I’ll be the first one to admit that right now, I’m going through somewhat of a quarter-life crisis, and it does make me feel better that I am not the only one trying to find myself, but I don’t think growing up is about following a set of unrealistic ideals set by a perfect stranger. Some of these articles attempt to make you feel like if you don’t do a combination of crazy, sometimes-stupid things, you won’t have a full experience as a 20-something.
I can count on exactly zero fingers the amount of “40 signs you know you’re a 40-something” articles I have seen, and I even checked the second page of the Google search results. This could be because it is the 20-somethings who are the rulers of the Internet, and maybe when we’re 40 we’ll be offering guidelines for how to make it “over the hill.”

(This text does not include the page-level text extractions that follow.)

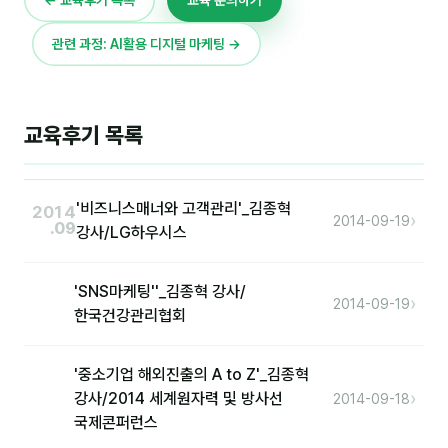
이상미
관련 과정: AI활용 디지털 마케팅 →
이미루
이옥겸
이인우
교육후기 목록
임아라
전승빈
'비즈니스매너와 고객관리'_김종혁
2014
›
2014-09-19
.09
강사/LG하우시스
정일영
조안나
'SNS마케팅''_김종혁 강사/
›
2014-09-19
한국건강관리협회
조은아
진나하
'중소기업 해외진출의 A to Z'_김종혁
›
강사/2014 세계원자력 및 방사선
2014-09-18
최지혜
국제콘퍼런스
홍은표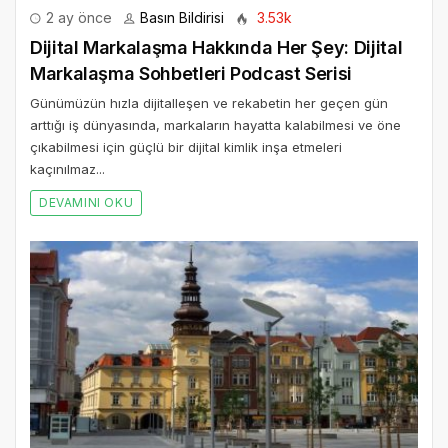
2 ay önce
Basın Bildirisi
3.53k
Dijital Markalaşma Hakkında Her Şey: Dijital
Markalaşma Sohbetleri Podcast Serisi
Günümüzün hızla dijitalleşen ve rekabetin her geçen gün
arttığı iş dünyasında, markaların hayatta kalabilmesi ve öne
çıkabilmesi için güçlü bir dijital kimlik inşa etmeleri
kaçınılmaz...
DEVAMINI OKU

The most frustrating part of these lists are that they usually contradict one another or lack validity. My favorite one I’ve come across is titled “How you spend your 20s will define you.” I thought I just read that this is the time to make mistakes and date all the wrong people and work jobs I hate? In reality, neither of those scenarios is the be-all-end-all of a 20-something.

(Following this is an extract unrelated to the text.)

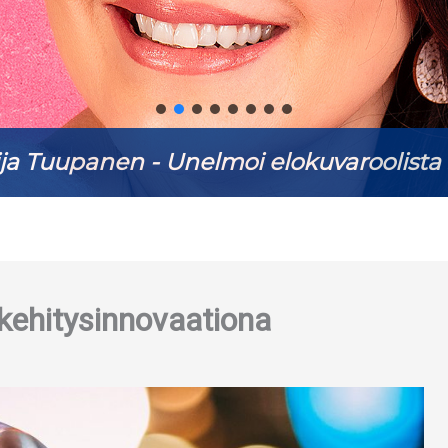
ja Tuupanen - Unelmoi elokuvaroolista 
kehitysinnovaationa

The ones that bother me the most are ones that make authoritative claims about future trends. One article actually advises: “Social media is not a career,” and warns anyone pursuing a career as a social media specialist to heed the warning that social media won’t be around in five years. Maybe, but probably not, and who has the foresight to say that anyway?
As a staunch defender of the Millenials, I think it’s time to stop attacking the 20-somethings with hybrid insult-advice. Hopefully, the 20-something listicle is a trend that will fade out as the Internet finds another generalized flaw of my generation to attack.